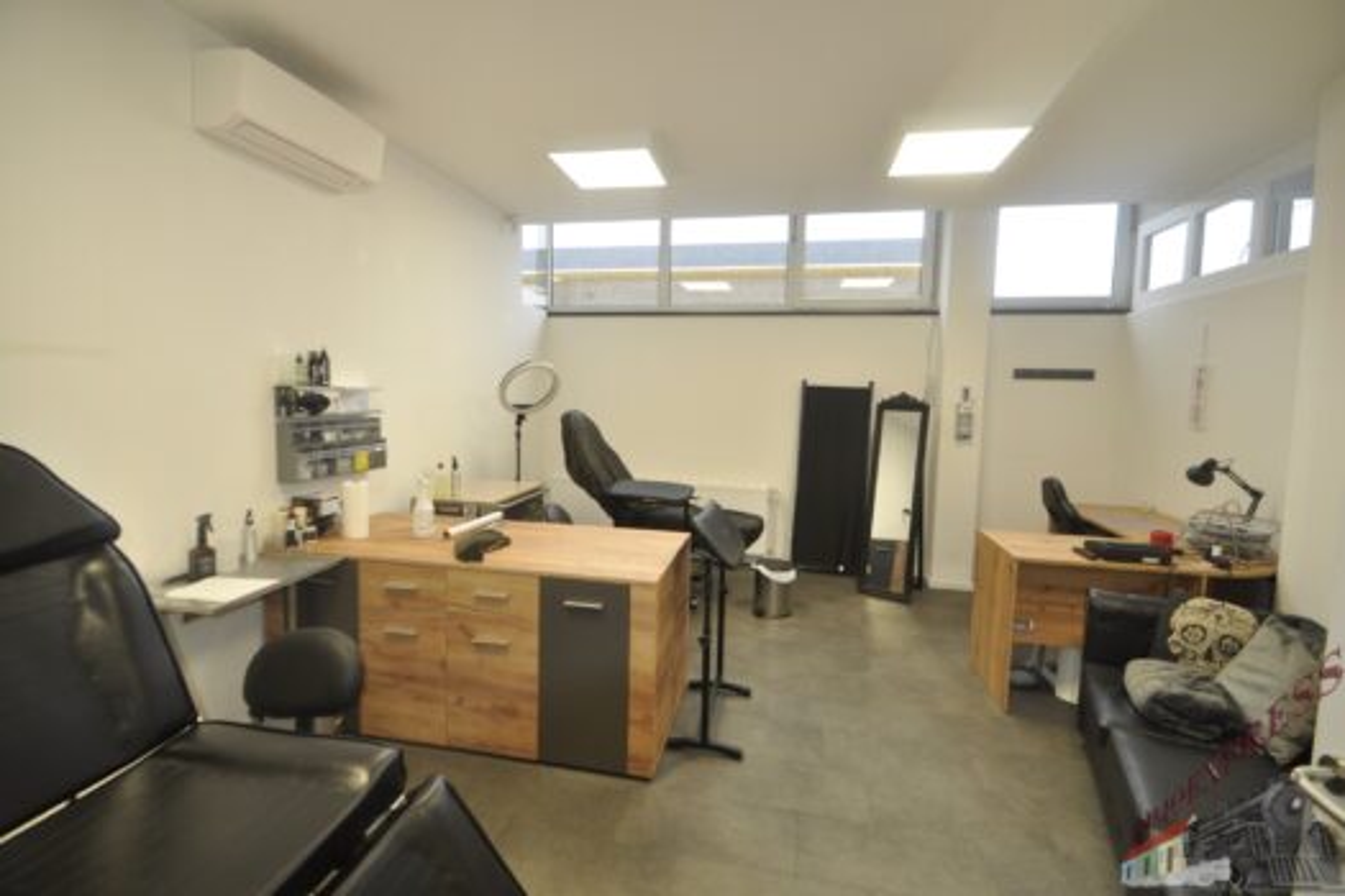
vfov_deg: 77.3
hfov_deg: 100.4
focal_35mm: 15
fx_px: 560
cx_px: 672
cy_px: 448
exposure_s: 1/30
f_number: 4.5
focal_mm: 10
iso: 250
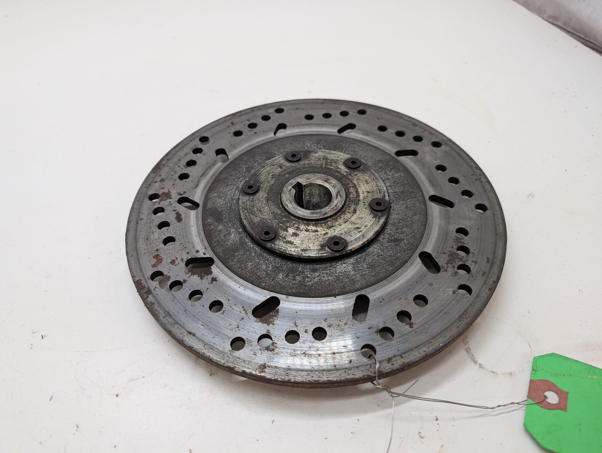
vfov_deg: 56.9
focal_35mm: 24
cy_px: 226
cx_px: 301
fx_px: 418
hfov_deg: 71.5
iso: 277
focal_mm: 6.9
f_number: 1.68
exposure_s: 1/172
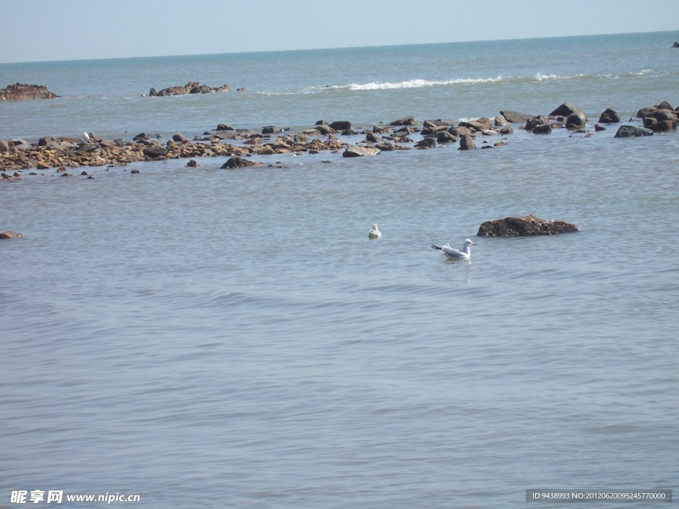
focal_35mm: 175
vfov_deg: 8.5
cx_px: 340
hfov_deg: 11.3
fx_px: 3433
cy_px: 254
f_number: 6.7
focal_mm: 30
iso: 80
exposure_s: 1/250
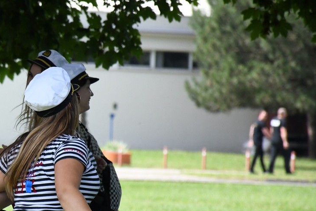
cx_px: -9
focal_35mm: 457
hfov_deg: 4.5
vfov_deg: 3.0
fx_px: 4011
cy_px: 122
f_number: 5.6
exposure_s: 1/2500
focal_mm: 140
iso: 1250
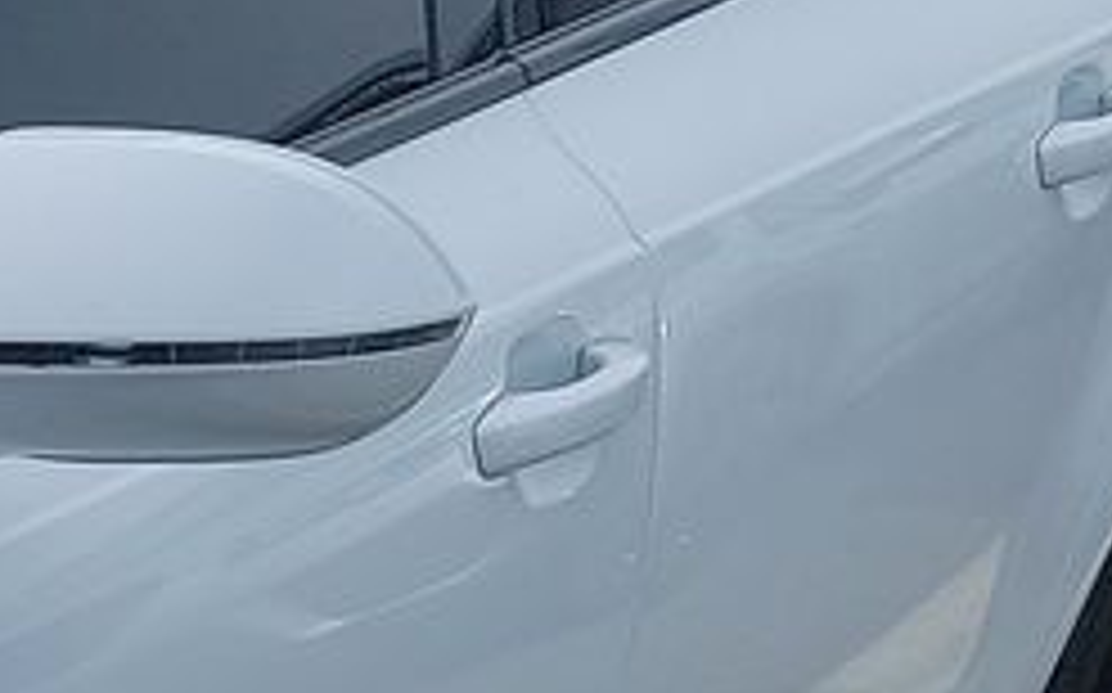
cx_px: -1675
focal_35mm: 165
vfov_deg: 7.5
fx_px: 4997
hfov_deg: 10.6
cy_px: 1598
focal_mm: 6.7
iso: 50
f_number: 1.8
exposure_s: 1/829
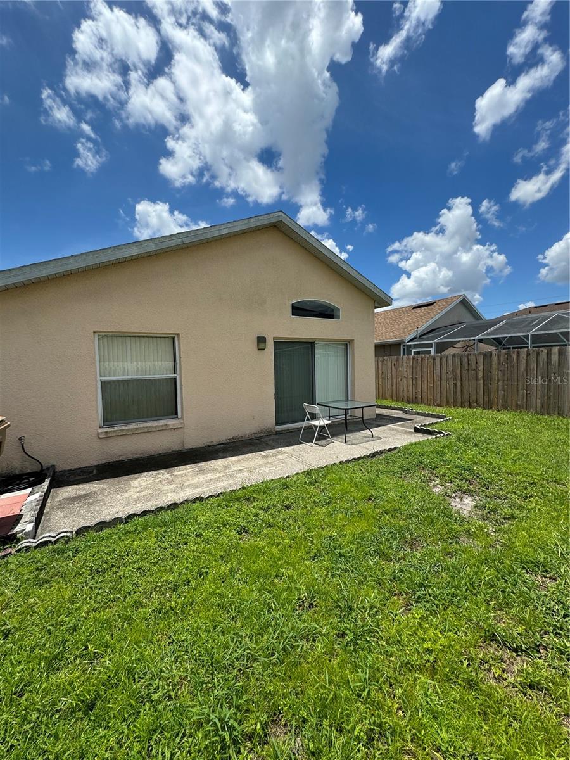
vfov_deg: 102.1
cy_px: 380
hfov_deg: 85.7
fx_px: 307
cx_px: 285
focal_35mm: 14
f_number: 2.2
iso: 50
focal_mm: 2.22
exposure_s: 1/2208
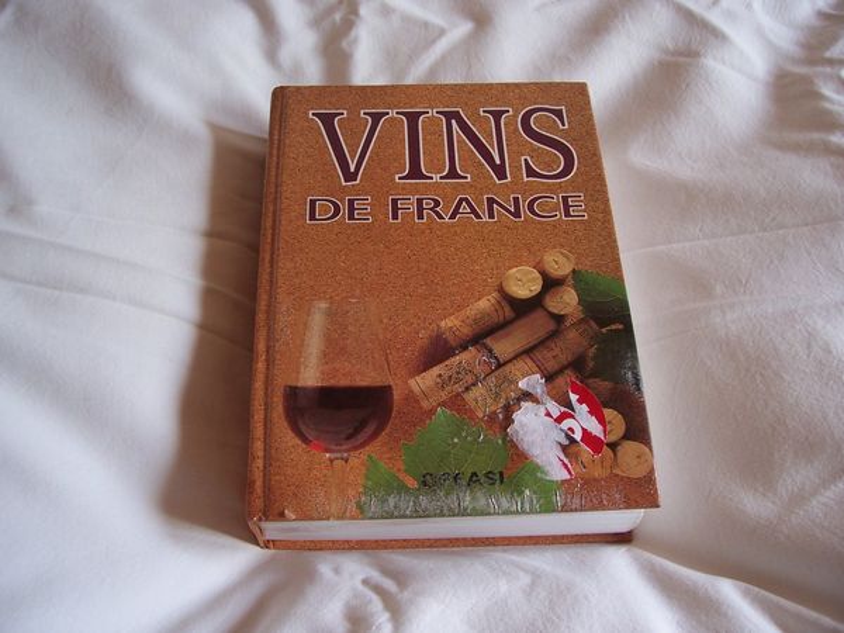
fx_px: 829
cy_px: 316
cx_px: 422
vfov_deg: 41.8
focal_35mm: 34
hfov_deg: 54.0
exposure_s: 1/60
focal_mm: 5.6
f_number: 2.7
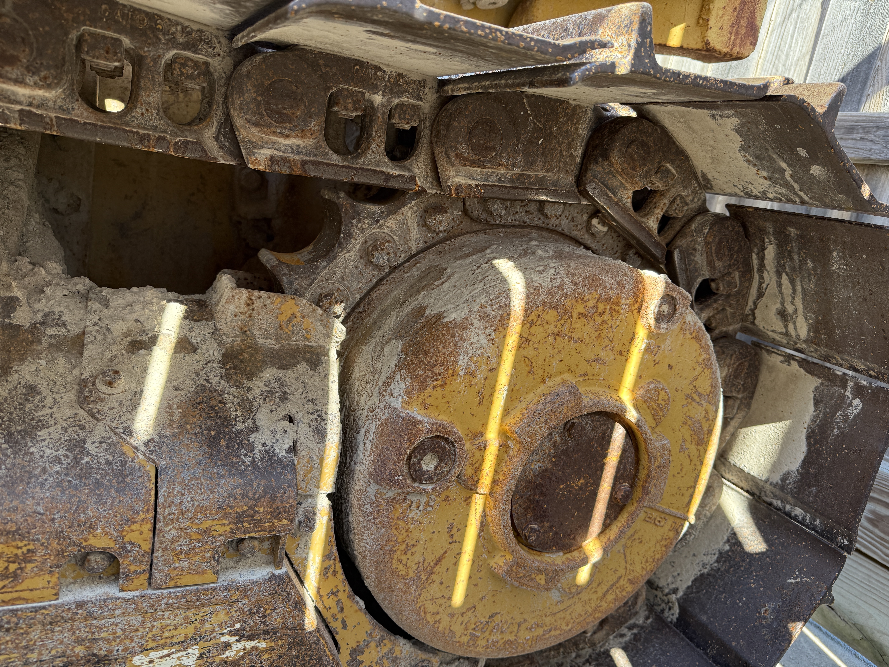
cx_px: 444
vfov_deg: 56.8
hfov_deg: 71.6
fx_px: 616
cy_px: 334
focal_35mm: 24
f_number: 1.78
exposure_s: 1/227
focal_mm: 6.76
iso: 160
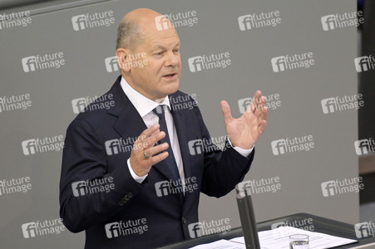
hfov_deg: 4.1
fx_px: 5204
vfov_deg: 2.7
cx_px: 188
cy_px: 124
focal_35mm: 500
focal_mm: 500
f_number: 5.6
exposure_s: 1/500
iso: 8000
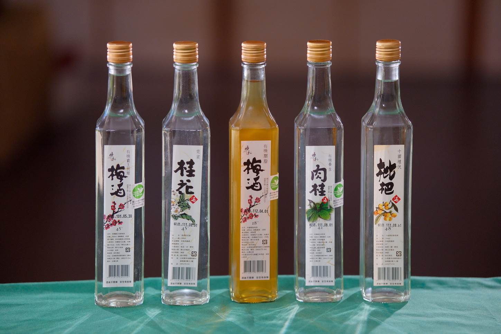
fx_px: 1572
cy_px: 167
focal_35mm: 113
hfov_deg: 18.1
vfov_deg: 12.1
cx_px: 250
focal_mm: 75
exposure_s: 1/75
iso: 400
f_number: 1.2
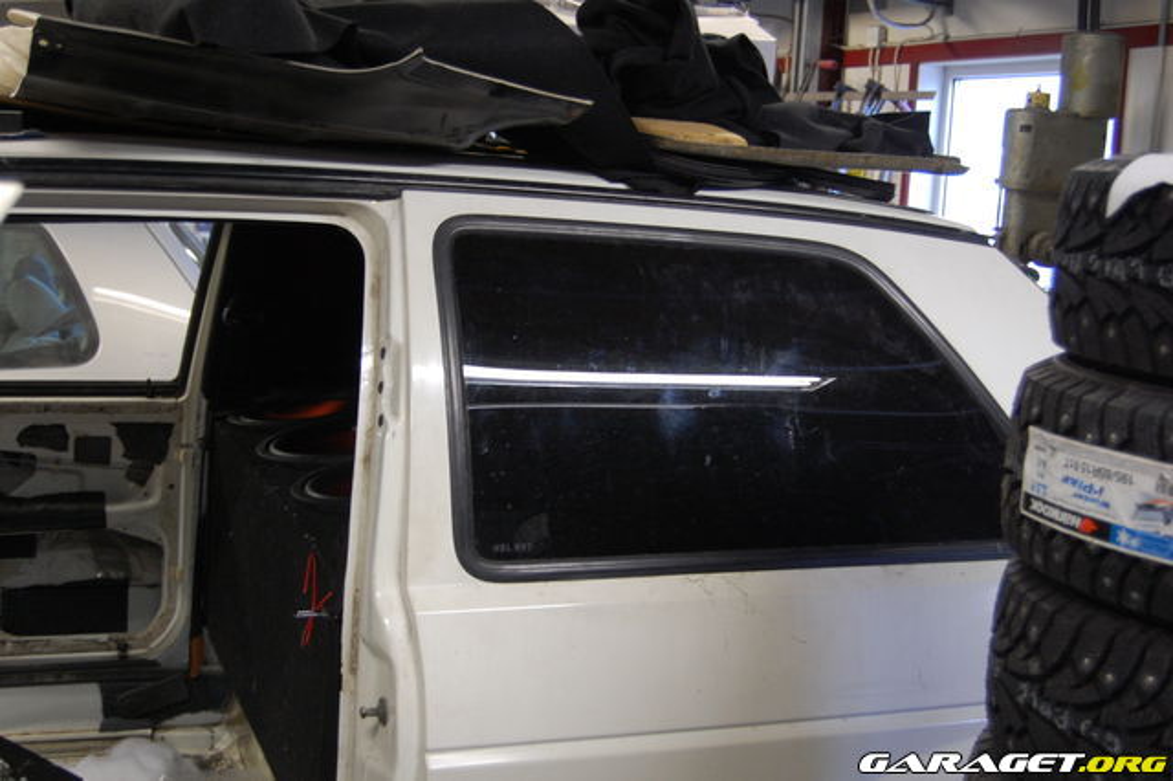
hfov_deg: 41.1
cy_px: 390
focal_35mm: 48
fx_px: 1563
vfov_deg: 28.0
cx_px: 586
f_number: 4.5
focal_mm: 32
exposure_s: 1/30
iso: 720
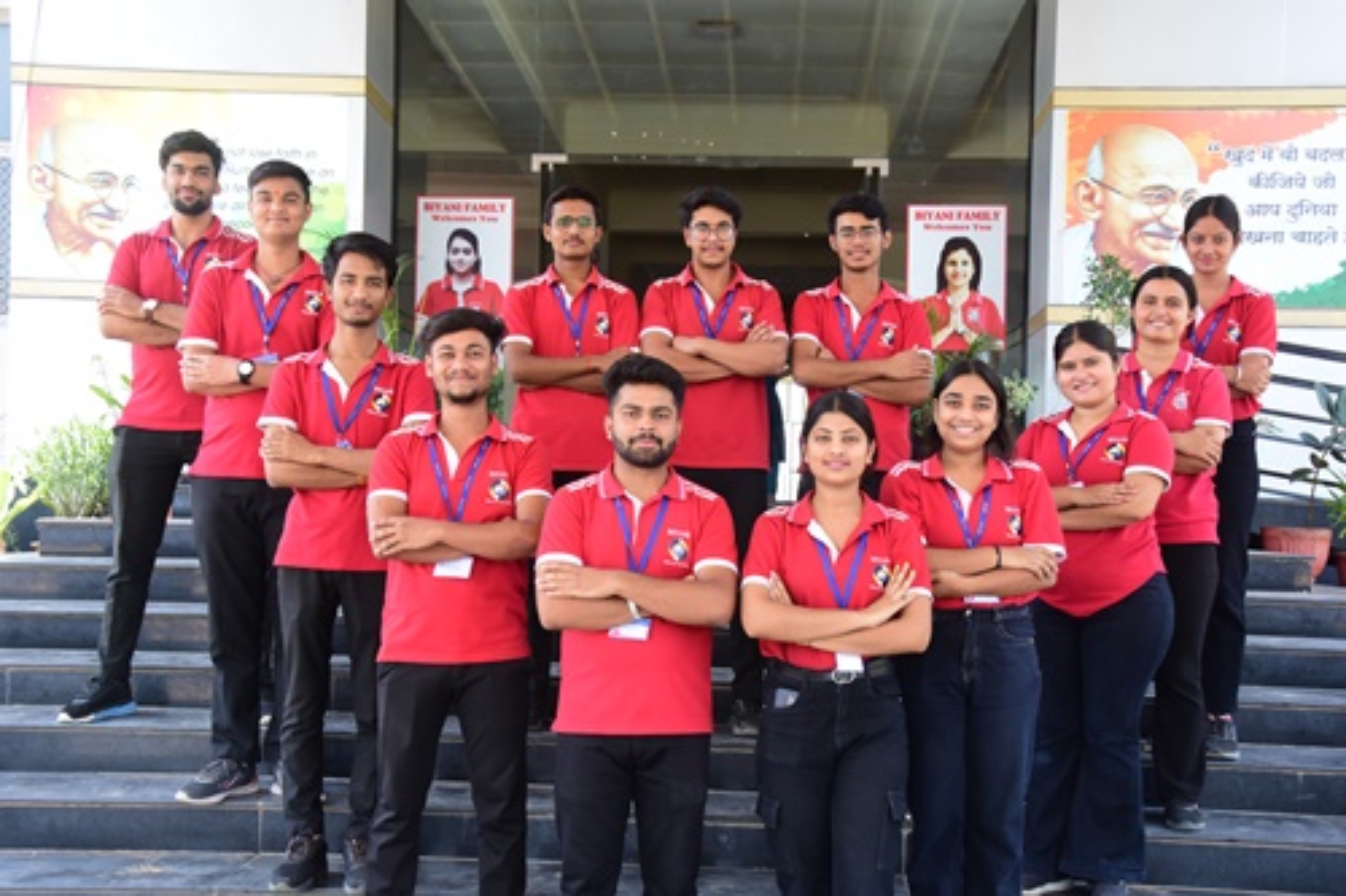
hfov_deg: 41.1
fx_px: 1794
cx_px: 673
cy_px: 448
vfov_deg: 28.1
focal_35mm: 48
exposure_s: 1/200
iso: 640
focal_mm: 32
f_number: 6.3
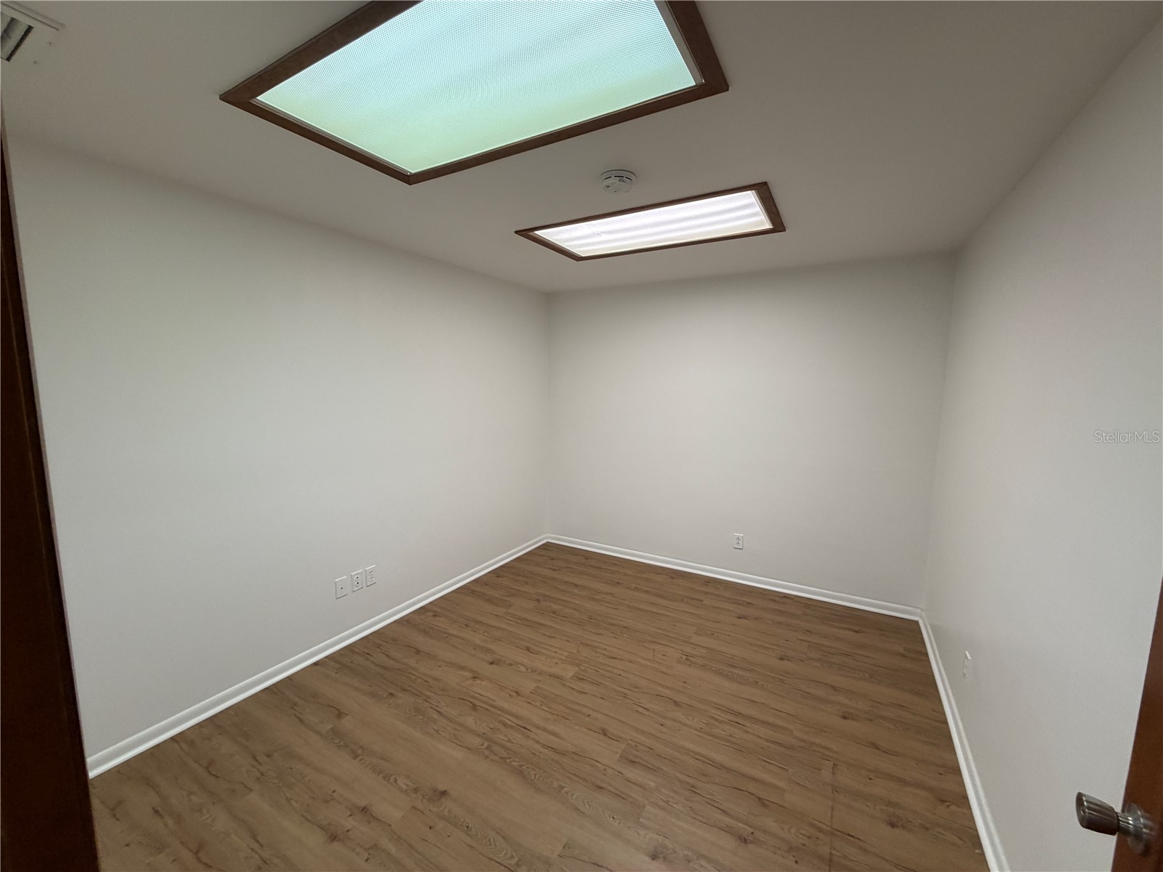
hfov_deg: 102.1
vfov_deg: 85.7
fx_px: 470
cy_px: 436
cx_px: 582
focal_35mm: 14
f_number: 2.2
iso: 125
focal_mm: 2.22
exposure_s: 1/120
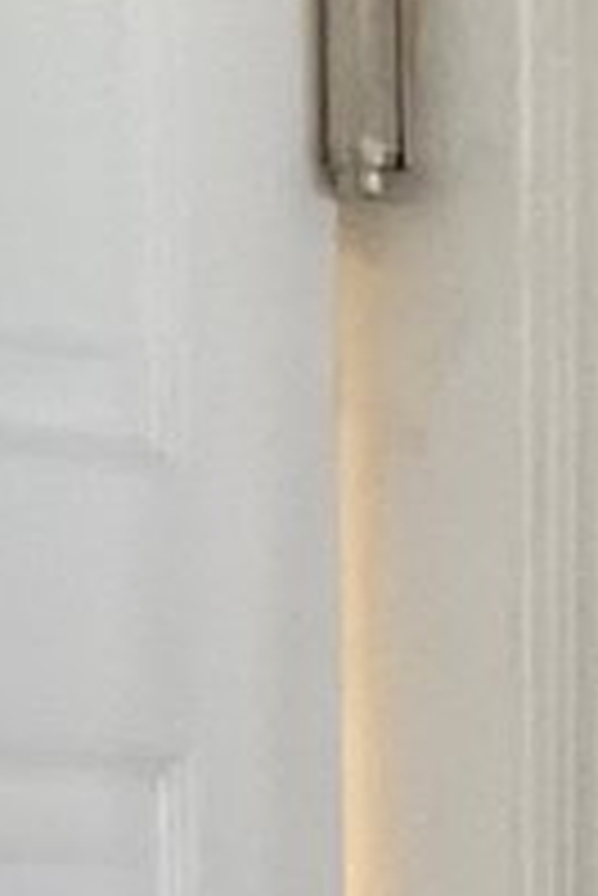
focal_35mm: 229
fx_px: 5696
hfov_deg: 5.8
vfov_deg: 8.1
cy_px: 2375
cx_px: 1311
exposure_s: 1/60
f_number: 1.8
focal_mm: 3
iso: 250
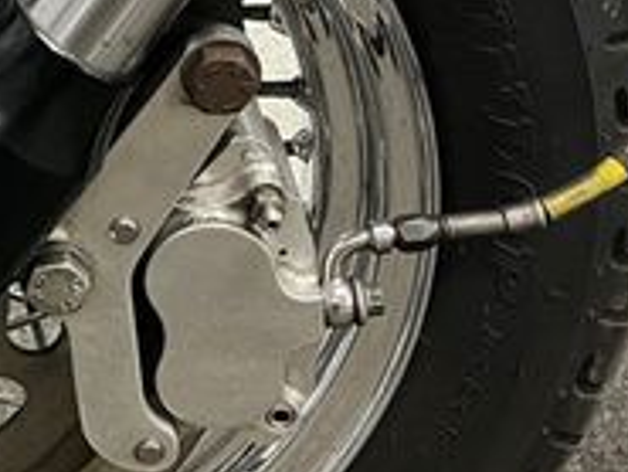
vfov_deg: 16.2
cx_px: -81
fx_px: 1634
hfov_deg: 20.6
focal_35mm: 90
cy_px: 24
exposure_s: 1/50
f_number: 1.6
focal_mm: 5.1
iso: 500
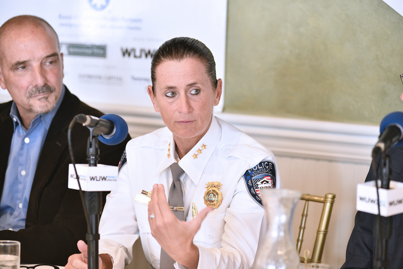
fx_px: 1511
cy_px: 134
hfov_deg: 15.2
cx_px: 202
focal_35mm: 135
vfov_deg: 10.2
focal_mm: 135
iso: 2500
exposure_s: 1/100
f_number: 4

• **ASSIGNMENT**: Without the pictures, repeat the entries above line by line, from the first through the one that contains "fx_px: 4011", both ends included.

• **TASK RESULT**:
vfov_deg: 77.3
hfov_deg: 100.4
focal_35mm: 15
fx_px: 560
cx_px: 672
cy_px: 448
exposure_s: 1/30
f_number: 4.5
focal_mm: 10
iso: 250
vfov_deg: 56.9
focal_35mm: 24
cy_px: 226
cx_px: 301
fx_px: 418
hfov_deg: 71.5
iso: 277
focal_mm: 6.9
f_number: 1.68
exposure_s: 1/172
focal_35mm: 175
vfov_deg: 8.5
cx_px: 340
hfov_deg: 11.3
fx_px: 3433
cy_px: 254
f_number: 6.7
focal_mm: 30
iso: 80
exposure_s: 1/250
cx_px: -9
focal_35mm: 457
hfov_deg: 4.5
vfov_deg: 3.0
fx_px: 4011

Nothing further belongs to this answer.